De inmediato —y como nunca— observé al imperturbable hombre ponerse rojo cual cereza. Y haciendo caso omiso a la pregunta no dijo:

—¿Tienen todo listo?. Por mi parte ya todo está arreglado para cerrar la villa. Contraté algunas personas que se harán cargo de su manutención.

Observé como Albert sonreía.

—Todo en orden. Podemos ir subiendo todo.

—Excelente. Nos espera un largo viaje. Primero hay que llegar a Francia, ahí abordaremos el "Île de France" hacia Inglaterra, descansaremos unos días y después tomaremos el Lusitania que nos llevará de regreso a América.

—Pues "Avanti" George.

Así fue como emprendimos el largo regreso a casa.

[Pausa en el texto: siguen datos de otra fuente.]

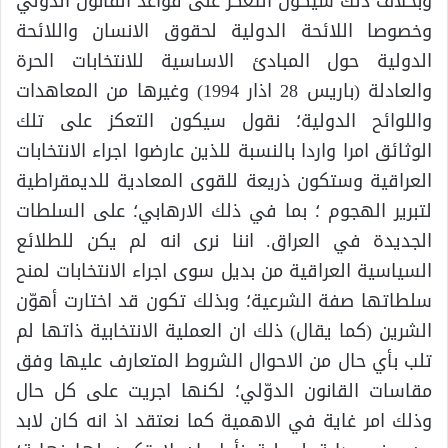
وبخلاف ذلك سيكون التعكز على قواعد القانون الدولي
وخصوصا اللائحة الدولية لحقوق الانسان واللائحة
الدولية حول المبادئ الاساسية للانتخابات الحرة
والعادلة (باريس 28 اذار 1994) وغيرها من المعاهدات
واللوائح الدولية؛ نقول سيكون التعكز على تلك
الوثائق امرا واردا بالنسبة للذين عارضوا اجراء الانتخابات
العراقية وستكون ذريعة للقوى المعادية للديمقراطية
لتبرير الهجوم ؛ بما في ذلك الارهابي؛ على السلطات
الجديدة في العراق. اننا نرى انه لم يكن للطلائع
السياسية العراقية من بديل سوى اجراء الانتخابات لمنح
سلطاتها صفة الشرعية؛ وبذلك تكون قد اختارت أهوّن
الشرين (كما يقال) ذلك ان العملية الانتخابية ذاتها لم
تلب بأي حال من الاحوال الشروط المتعارف عليها وفق
مقاسات القانون الدوّلي؛ لكنها اجريت على كل حال
وذلك امر غاية في الاهمية كما نعتقد اذ انه كان لابد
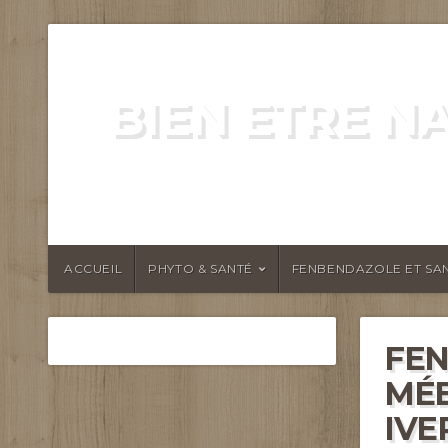
BIEN ETRE N
ENERGIE VITALITÉ SANTÉ N
ACCUEIL
PHYTO & SANTÉ
FENBENDAZOLE ET SAN
FEN
MÉ
IVE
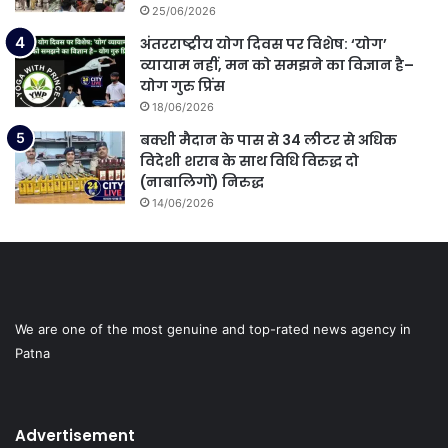
25/06/2026
अंतरराष्ट्रीय योग दिवस पर विशेष: ‘योग’
व्यायाम नहीं, मन को समझने का विज्ञान है–
योग गुरु प्रिंस
18/06/2026
बक्शी मैदान के पास से 34 लीटर से अधिक
विदेशी शराब के साथ विधि विरुद्ध दो
(नाबालिगों) निरुद्ध
14/06/2026
We are one of the most genuine and top-rated news agency in
Patna
Advertisement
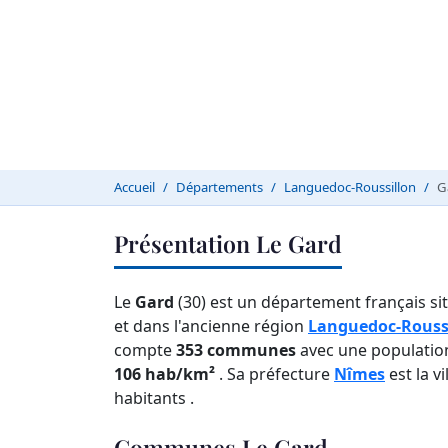
Accueil
Départements
Languedoc-Roussillon
G
Présentation Le Gard
Le
Gard
(30) est un département français si
et dans l'ancienne région
Languedoc-Rouss
compte
353 communes
avec une populatio
106 hab/km²
. Sa préfecture
Nîmes
est la v
habitants .
Communes Le Gard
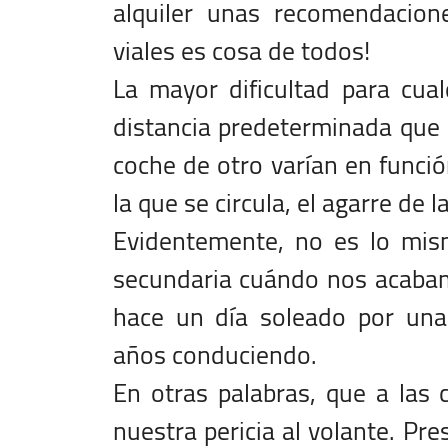
alquiler unas recomendacion
viales es cosa de todos!
La mayor dificultad para cua
distancia predeterminada que 
coche de otro varían en funció
la que se circula, el agarre de 
Evidentemente, no es lo mism
secundaria cuándo nos acabamo
hace un día soleado por una
años conduciendo.
En otras palabras, que a las
nuestra pericia al volante. Pre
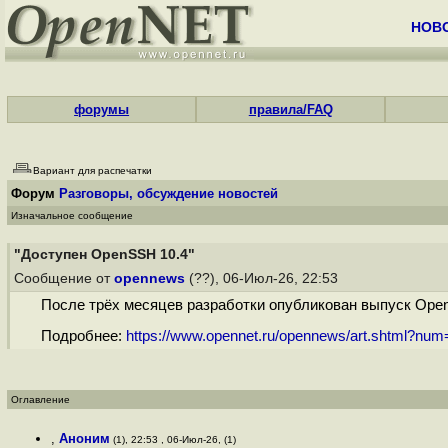
НОВ
форумы
правила/FAQ
Вариант для распечатки
Форум
Разговоры, обсуждение новостей
Изначальное сообщение
"Доступен OpenSSH 10.4"
Сообщение от
opennews
(??), 06-Июл-26, 22:53
После трёх месяцев разработки опубликован выпуск Open
Подробнее:
https://www.opennet.ru/opennews/art.shtml?nu
Оглавление
,
Аноним
(1), 22:53 , 06-Июл-26, (1)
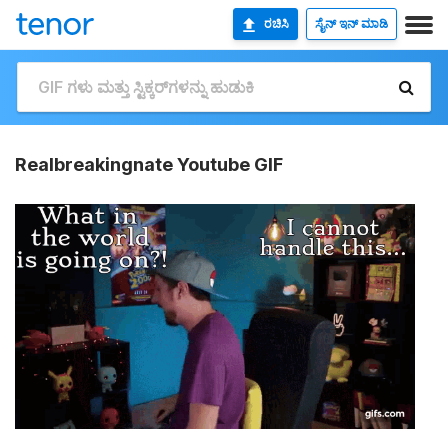
ರಚಿಸಿ
ಸೈನ್ ಇನ್ ಮಾಡಿ
Realbreakingnate Youtube GIF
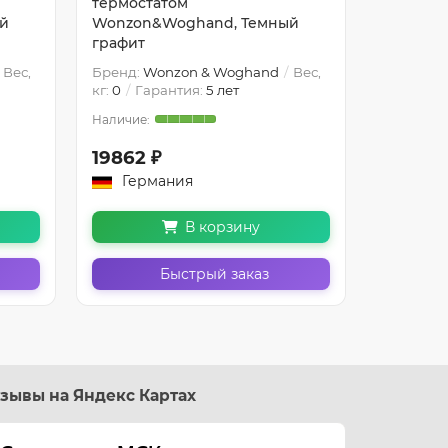
термостатом
термост
й
Wonzon&Woghand, Темный
Wonzon&
графит
графит
Вес,
Бренд:
Wonzon & Woghand
Вес,
Бренд:
W
кг:
0
Гарантия:
5 лет
кг:
0
Гар
19862 ₽
23037 
Германия
Герм
В корзину
Быстрый заказ
зывы на Яндекс Картах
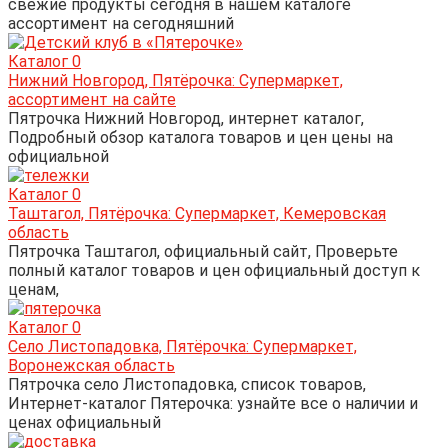
свежие продукты сегодня в нашем каталоге
ассортимент на сегодняшний
Каталог
0
Нижний Новгород, Пятёрочка: Супермаркет,
ассортимент на сайте
Пятрочка Нижний Новгород, интернет каталог,
Подробный обзор каталога товаров и цен цены на
официальной
Каталог
0
Таштагол, Пятёрочка: Супермаркет, Кемеровская
область
Пятрочка Таштагол, официальный сайт, Проверьте
полный каталог товаров и цен официальный доступ к
ценам,
Каталог
0
Село Листопадовка, Пятёрочка: Супермаркет,
Воронежская область
Пятрочка село Листопадовка, список товаров,
Интернет-каталог Пятерочка: узнайте все о наличии и
ценах официальный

Cabe mencionar que fue sumamente agotador, pero la convivencia con mi ahora esposo menguaba mi ánimo que a veces decaía, pues tardamos alrededor de dos meses en llegar a nuestro destino, ya que aunque estábamos en tiempos nuevos y de postguerra, había muchas líneas ferroviarias que no estaban activas por restauración, y esto nos retrasó demasiado. La última semana fue la más difícil de soportar para mi. Jamás me habían descolocado los viajes en trasatlántico, pero el vaivén de repente se volvió muy intenso. Revolvía mi estómago, tanto, que en varias ocasiones Albert tuvo que acompañarte a tomar aire, o me tuvo que llevar un té para que me relajara.

Cuando finalmente tocamos tienes americanas di gracias al cielo. Solo restaban un par de días más en tren para llegar a Chicago. Durante el camino mandé un telegrama a mis padres, quien nos abrió su casa mientras Albert resolvía todo el conflicto con su tía y los Legan.


Narra Albert.

—Finalmente en casa preciosa. —Dijo y beso mi frente al bajar del tren que nos regresaba a la "Ciudad de los vientos".

Yo me giré para abrazarlo. Pero al sentir su calor no pude evitar que la sensibilidad me invadiera, así que le dije con preocupación en mi voz quebrada:

—Tengo miedo Albert. Sé que es tu familia pero esas mujeres son de cuidado…

El correspondió acunándome más. Y con esa tranquila voz me respondió:

—Nada malo va a sucedernos. Te prometo que no permitiré que nadie te falte al respeto una vez más. Eres mi esposa y haré justicia por nosotros.